### Brano
☆ ☆ ☆ ☆
2. Le principali tecniche di anticipazione della soglia della tutela penale

Preliminarmente, occorre analizzare quelli che sono stati i tradizionali strumenti che il legislatore ha utilizzato, nel tempo, per anticipare la soglia della tutela penale, così da verificare in che modo si è ritenuto che i medesimi potessero conciliarsi con i principi di offensività e di materialità.

A tal riguardo, vanno menzionate le fattispecie che si incentrano sulla c.d. punibilità degli atti preparatori, nonché quelle che puniscono le associazioni con finalità criminale.

L’atto preparatorio, da un lato, si colloca nella fase che precede propriamente l’inizio dell’esecuzione di una condotta dannosa, e viene punito, in deroga alla disciplina del tentativo di reato, al fine di prevenire il compimento dell’atto finale.

La fattispecie associativa, dall’altro lato, persegue proprio il fatto di associarsi allo scopo di commettere determinati reati, e mira a scongiurare l’attuazione del programma criminoso che l’associazione persegue.

Come è evidente, sia gli atti preparatori che le fattispecie associative rispondono ad un’esigenza di anticipazione della tutela penale, ragion per la quale la dottrina si è sforzata nel trovare una sorta di “perno” intorno al quale fare ruotare tali istituti nel rispetto dei principi di offensività e di materialità.

2.1. Gli atti preparatori, il tentativo di reato e i delitti di attentato

Il Legislatore, nei casi in cui ha previsto la punibilità degli atti preparatori, lo ha fatto in deroga alla disciplina del tentativo di cui all’art. 56 c.p.

Il delitto tentato si configura quando l’agente non riesce a portare a compimento il delitto programmato, ma gli atti parzialmente realizzati sono idonei ad esteriorizzarne l’intenzione criminosa.

La ratio dell’incriminazione di attività che comunque precedono la commissione di un delitto consumato risponde alla necessità di arretrare la soglia della rilevanza penale, così da consentire alle forze di polizia di intervenire quando sussiste la seria prospettiva di una condanna, ma, nondimeno, la lesione al bene giuridico tutelato non è ancora giunta a perfezione.
☆ ☆ ☆ ☆
### Consegna 1
Raccogli dalle righe qui sotto tutte quelle in cui compare la parola "sociale" e copiale.

### Dati riportati
☆ ☆ ☆ ☆
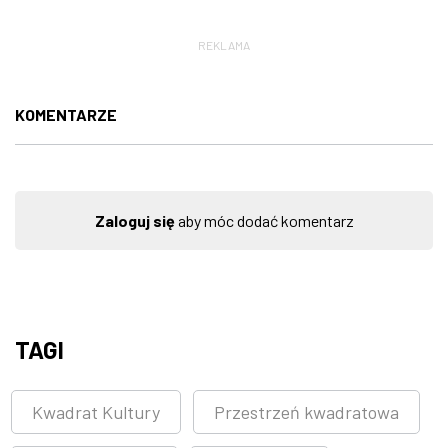
REKLAMA
KOMENTARZE
Zaloguj się
aby móc dodać komentarz
TAGI
Kwadrat Kultury
Przestrzeń kwadratowa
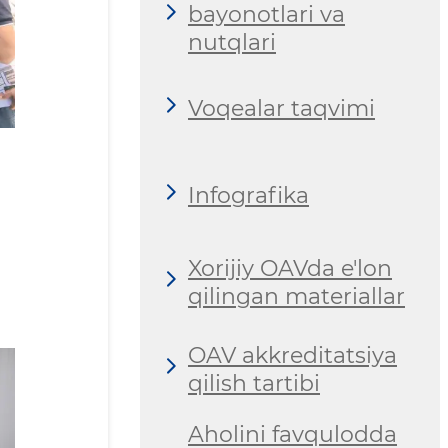
bayonotlari va
nutqlari
Voqealar taqvimi
Infografika
Xorijiy OAVda e'lon
qilingan materiallar
OAV akkreditatsiya
qilish tartibi
Aholini favqulodda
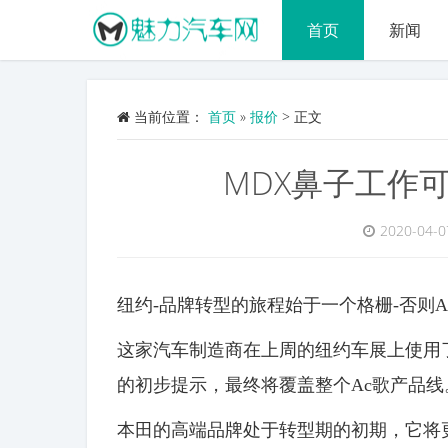
首页
新闻
当前位置：
首页
»
报价
>
正文
MDX鼻子工作
2020-04-0
纽约-品牌转型的旅程始于一个格栅-否则
这家汽车制造商在上周的纽约车展上使用
的初步提示，最终将覆盖整个Ac歌产品线
本田的高端品牌处于转型期的初期，它将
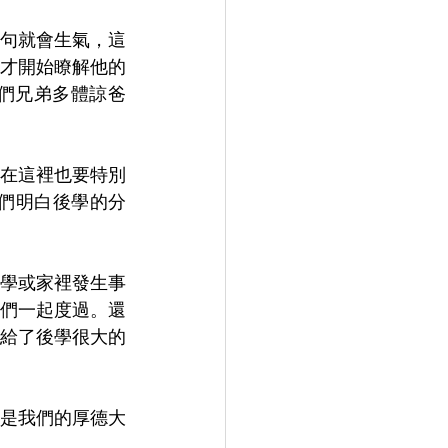
句就會生氣，這
才開始瞭解他的
們兄弟多體諒爸
在這裡也要特別
子們明白後學的分
學或家裡發生事
們一起度過。還
給了後學很大的
是我們的厚德大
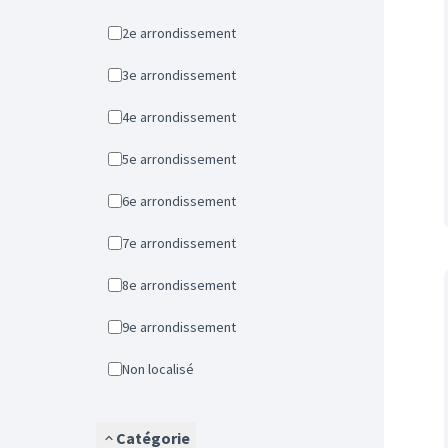
2e arrondissement
3e arrondissement
4e arrondissement
5e arrondissement
6e arrondissement
7e arrondissement
8e arrondissement
9e arrondissement
Non localisé
Catégorie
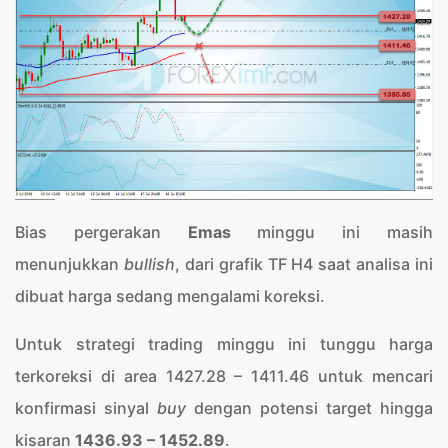
Bias pergerakan
Emas
minggu ini masih
menunjukkan
bullish
, dari grafik TF H4 saat analisa ini
dibuat harga sedang mengalami koreksi.
Untuk strategi trading minggu ini tunggu harga
terkoreksi di area 1427.28 – 1411.46 untuk mencari
konfirmasi sinyal
buy
dengan potensi target hingga
kisaran
1436.93 – 1452.89
.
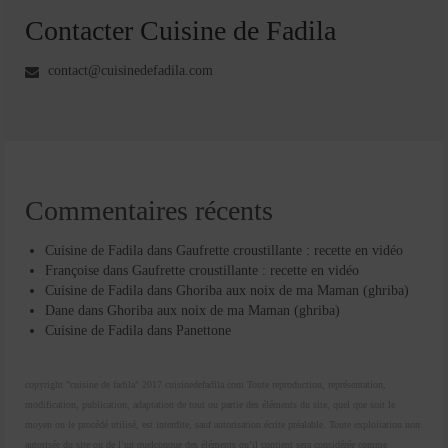
Contacter Cuisine de Fadila
contact@cuisinedefadila.com
Commentaires récents
Cuisine de Fadila
dans
Gaufrette croustillante : recette en vidéo
Françoise
dans
Gaufrette croustillante : recette en vidéo
Cuisine de Fadila
dans
Ghoriba aux noix de ma Maman (ghriba)
Dane
dans
Ghoriba aux noix de ma Maman (ghriba)
Cuisine de Fadila
dans
Panettone
copyright "cuisine de fadila" 2017 cuisinedefadila.com Toute reproduction, représentation,
modification, publication, adaptation de tout ou partie des éléments du site, quel que soit le
moyen ou le procédé utilisé, est interdite, sauf autorisation écrite préalable. Toute exploitation non
autorisée du site ou de l’un quelconque des éléments qu’il contient sera considérée comme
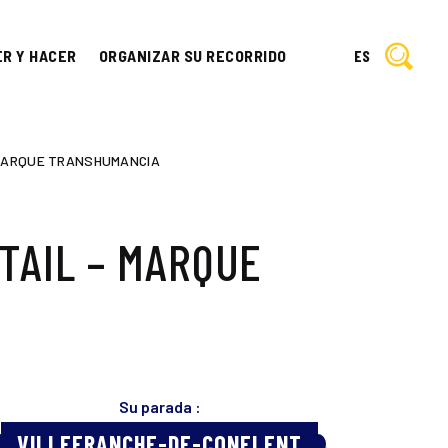
ER Y HACER
ORGANIZAR SU RECORRIDO
ES
 MARQUE TRANSHUMANCIA
TAIL – MARQUE
Su parada :
VILLEFRANCHE-DE-CONFLENT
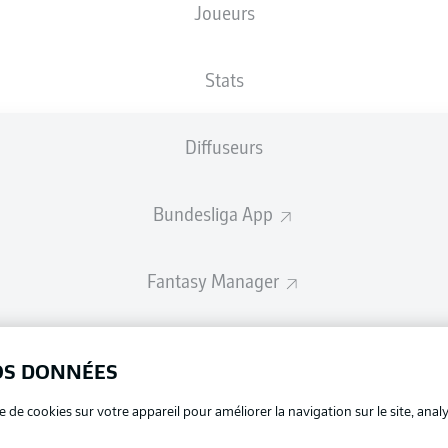
Joueurs
Les compositions seront annoncées 60 minutes avant le coup d’envo
Stats
Diffuseurs
Bundesliga App
Fantasy Manager
BUNDESLIGA-GROUP
OS DONNÉES
La publi
e de cookies sur votre appareil pour améliorer la navigation sur le site, anal
BUNDESLIGA APP
Mention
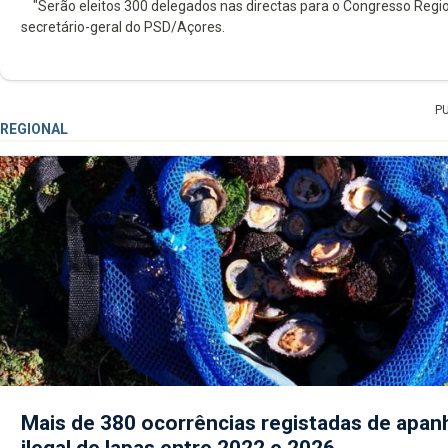
"Serão eleitos 300 delegados nas directas para o Congresso Region
secretário-geral do PSD/Açores.
P
REGIONAL
Mais de 380 ocorrências registadas de apan
ilegal de lapas entre 2022 e 2026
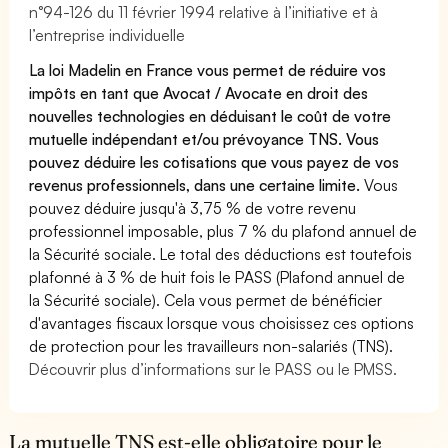
n°94-126 du 11 février 1994 relative à l’initiative et à
l’entreprise individuelle
La loi Madelin en France vous permet de réduire vos
impôts en tant que Avocat / Avocate en droit des
nouvelles technologies en déduisant le coût de votre
mutuelle indépendant et/ou prévoyance TNS. Vous
pouvez déduire les cotisations que vous payez de vos
revenus professionnels, dans une certaine limite.
Vous
pouvez déduire jusqu'à 3,75 % de votre revenu
professionnel imposable, plus 7 % du plafond annuel de
la Sécurité sociale. Le total des déductions est toutefois
plafonné à 3 % de huit fois le PASS (Plafond annuel de
la Sécurité sociale). Cela vous permet de bénéficier
d'avantages fiscaux lorsque vous choisissez ces options
de protection pour les travailleurs non-salariés (TNS).
Découvrir plus d’informations sur le PASS ou le PMSS.
La mutuelle TNS est-elle obligatoire pour le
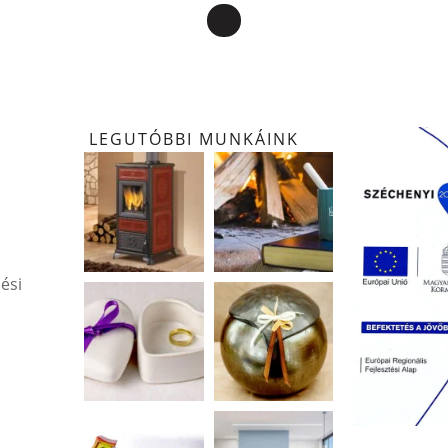
LEGUTÓBBI MUNKÁINK
ési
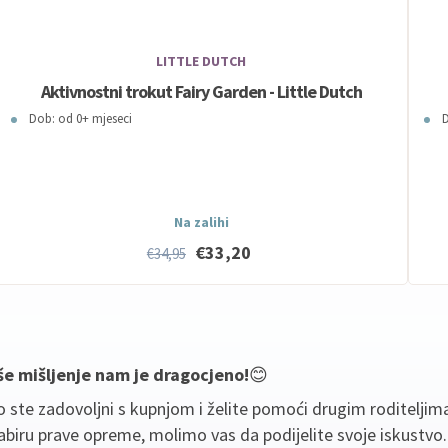
LITTLE DUTCH
Aktivnostni trokut Fairy Garden - Little Dutch
Dob: od 0+ mjeseci
D
Na zalihi
€33,20
€34,95
še mišljenje nam je dragocjeno!
😊
 ste zadovoljni s kupnjom i želite pomoći drugim roditeljim
biru prave opreme, molimo vas da podijelite svoje iskustvo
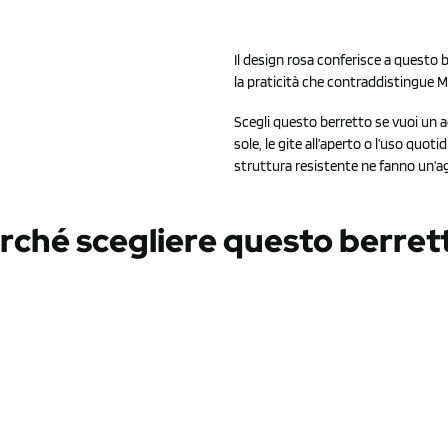
Il design rosa conferisce a questo
la praticità che contraddistingue 
Scegli questo berretto se vuoi un 
sole, le gite all’aperto o l’uso quoti
struttura resistente ne fanno un’agg
rché scegliere questo berret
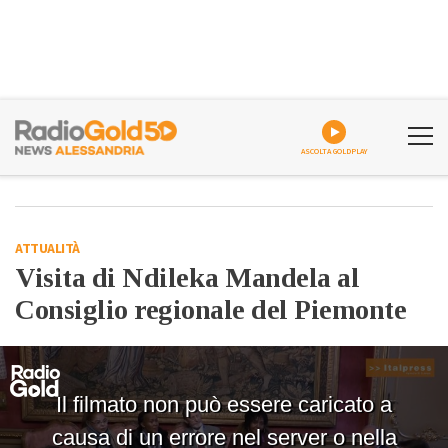
ASCOLTA GOLDPLAY
ATTUALITÀ
Visita di Ndileka Mandela al
Consiglio regionale del Piemonte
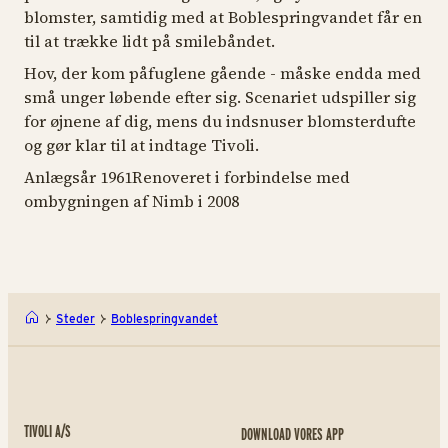
blomster, samtidig med at Boblespringvandet får en
til at trække lidt på smilebåndet.
Hov, der kom påfuglene gående - måske endda med
små unger løbende efter sig. Scenariet udspiller sig
for øjnene af dig, mens du indsnuser blomsterdufte
og gør klar til at indtage Tivoli.
Anlægsår 1961Renoveret i forbindelse med
ombygningen af Nimb i 2008
Steder
Boblespringvandet
TIVOLI A/S
DOWNLOAD VORES APP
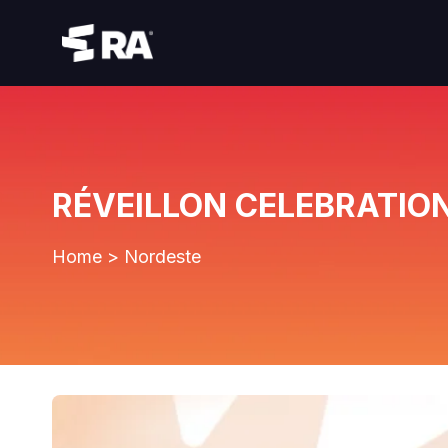
RÉVEILLON CELEBRATIO
Home
>
Nordeste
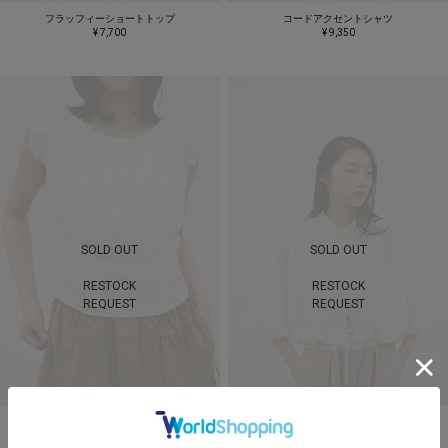
フラッフィーショートトップ
コードアクセントシャツ
¥ 7,700
¥ 9,350
SOLD OUT
SOLD OUT
RESTOCK
RESTOCK
REQUEST
REQUEST
オフショルギャザーコルセットトップ
バルーンスリーブシャツ
¥ 7,700
¥ 8,250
☆ ☆ ☆ ☆
### Consegna 2
Elenca gli argomenti indicati nel titolo del paragrafo 2.1 del brano.

### Soluzione svolta 1
la Sécurité sociale. Le total des déductions est toutefois
la Sécurité sociale). Cela vous permet de bénéficier

### Soluzione svolta 2
- Gli atti preparatori
- Il tentativo di reato
- I delitti di attentato